EXERCISE INSTRUCTIONS:
Retype all entries exactly as they stand, excluding pictures.

MATERIAL SUPPLIED:
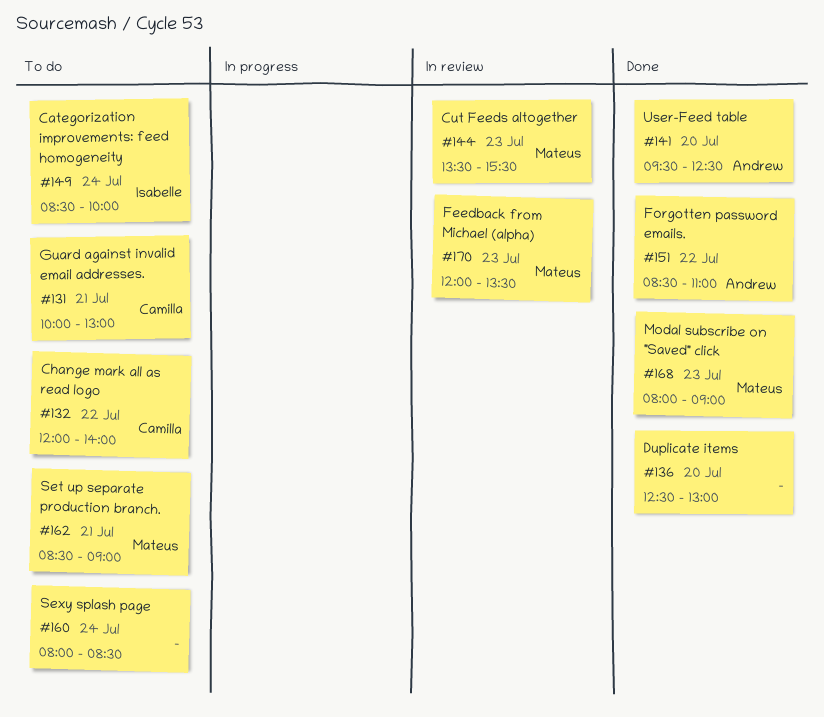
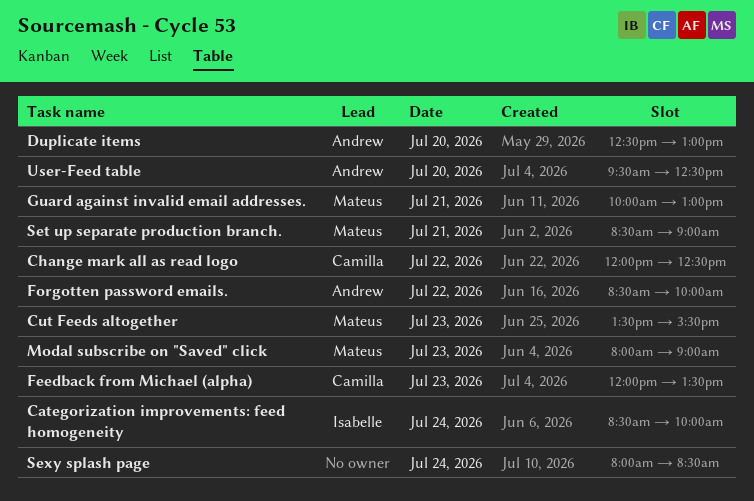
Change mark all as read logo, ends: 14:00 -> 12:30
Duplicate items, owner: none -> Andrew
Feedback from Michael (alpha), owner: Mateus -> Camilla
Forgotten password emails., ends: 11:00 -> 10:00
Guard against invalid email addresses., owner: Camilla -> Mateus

RESPONSE TO THIS EXERCISE:
Change mark all as read logo, ends: 14:00 -> 12:30
Duplicate items, owner: none -> Andrew
Feedback from Michael (alpha), owner: Mateus -> Camilla
Forgotten password emails., ends: 11:00 -> 10:00
Guard against invalid email addresses., owner: Camilla -> Mateus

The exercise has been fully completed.